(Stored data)
§ §
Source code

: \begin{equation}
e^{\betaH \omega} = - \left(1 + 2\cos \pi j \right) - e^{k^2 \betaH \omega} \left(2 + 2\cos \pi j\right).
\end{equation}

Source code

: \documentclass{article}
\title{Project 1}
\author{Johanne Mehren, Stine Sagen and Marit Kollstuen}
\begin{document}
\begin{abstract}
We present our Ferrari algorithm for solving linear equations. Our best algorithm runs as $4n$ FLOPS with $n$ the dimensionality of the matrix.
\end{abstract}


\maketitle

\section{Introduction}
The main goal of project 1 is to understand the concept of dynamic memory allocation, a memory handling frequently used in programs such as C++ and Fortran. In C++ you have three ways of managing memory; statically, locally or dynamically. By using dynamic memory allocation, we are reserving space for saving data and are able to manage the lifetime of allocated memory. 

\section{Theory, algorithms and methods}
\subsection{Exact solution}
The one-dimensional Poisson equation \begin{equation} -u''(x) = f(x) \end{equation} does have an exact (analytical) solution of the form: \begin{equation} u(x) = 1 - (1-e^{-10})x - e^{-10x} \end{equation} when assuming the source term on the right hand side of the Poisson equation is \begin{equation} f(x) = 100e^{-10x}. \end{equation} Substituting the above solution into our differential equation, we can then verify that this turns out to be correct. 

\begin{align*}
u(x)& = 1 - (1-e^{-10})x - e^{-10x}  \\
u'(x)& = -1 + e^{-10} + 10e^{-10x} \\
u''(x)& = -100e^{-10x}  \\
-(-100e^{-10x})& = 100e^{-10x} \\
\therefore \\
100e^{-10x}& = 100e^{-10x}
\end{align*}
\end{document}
§ §
The response should consist of all the entries, transcribed exactly.

Source code

: \begin{equation}
e^{\betaH \omega} = - \left(1 + 2\cos \pi j \right) - e^{k^2 \betaH \omega} \left(2 + 2\cos \pi j\right).
\end{equation}

Source code

: \documentclass{article}
\title{Project 1}
\author{Johanne Mehren, Stine Sagen and Marit Kollstuen}
\begin{document}
\begin{abstract}
We present our Ferrari algorithm for solving linear equations. Our best algorithm runs as $4n$ FLOPS with $n$ the dimensionality of the matrix.
\end{abstract}


\maketitle

\section{Introduction}
The main goal of project 1 is to understand the concept of dynamic memory allocation, a memory handling frequently used in programs such as C++ and Fortran. In C++ you have three ways of managing memory; statically, locally or dynamically. By using dynamic memory allocation, we are reserving space for saving data and are able to manage the lifetime of allocated memory. 

\section{Theory, algorithms and methods}
\subsection{Exact solution}
The one-dimensional Poisson equation \begin{equation} -u''(x) = f(x) \end{equation} does have an exact (analytical) solution of the form: \begin{equation} u(x) = 1 - (1-e^{-10})x - e^{-10x} \end{equation} when assuming the source term on the right hand side of the Poisson equation is \begin{equation} f(x) = 100e^{-10x}. \end{equation} Substituting the above solution into our differential equation, we can then verify that this turns out to be correct. 

\begin{align*}
u(x)& = 1 - (1-e^{-10})x - e^{-10x}  \\
u'(x)& = -1 + e^{-10} + 10e^{-10x} \\
u''(x)& = -100e^{-10x}  \\
-(-100e^{-10x})& = 100e^{-10x} \\
\therefore \\
100e^{-10x}& = 100e^{-10x}
\end{align*}
\end{document}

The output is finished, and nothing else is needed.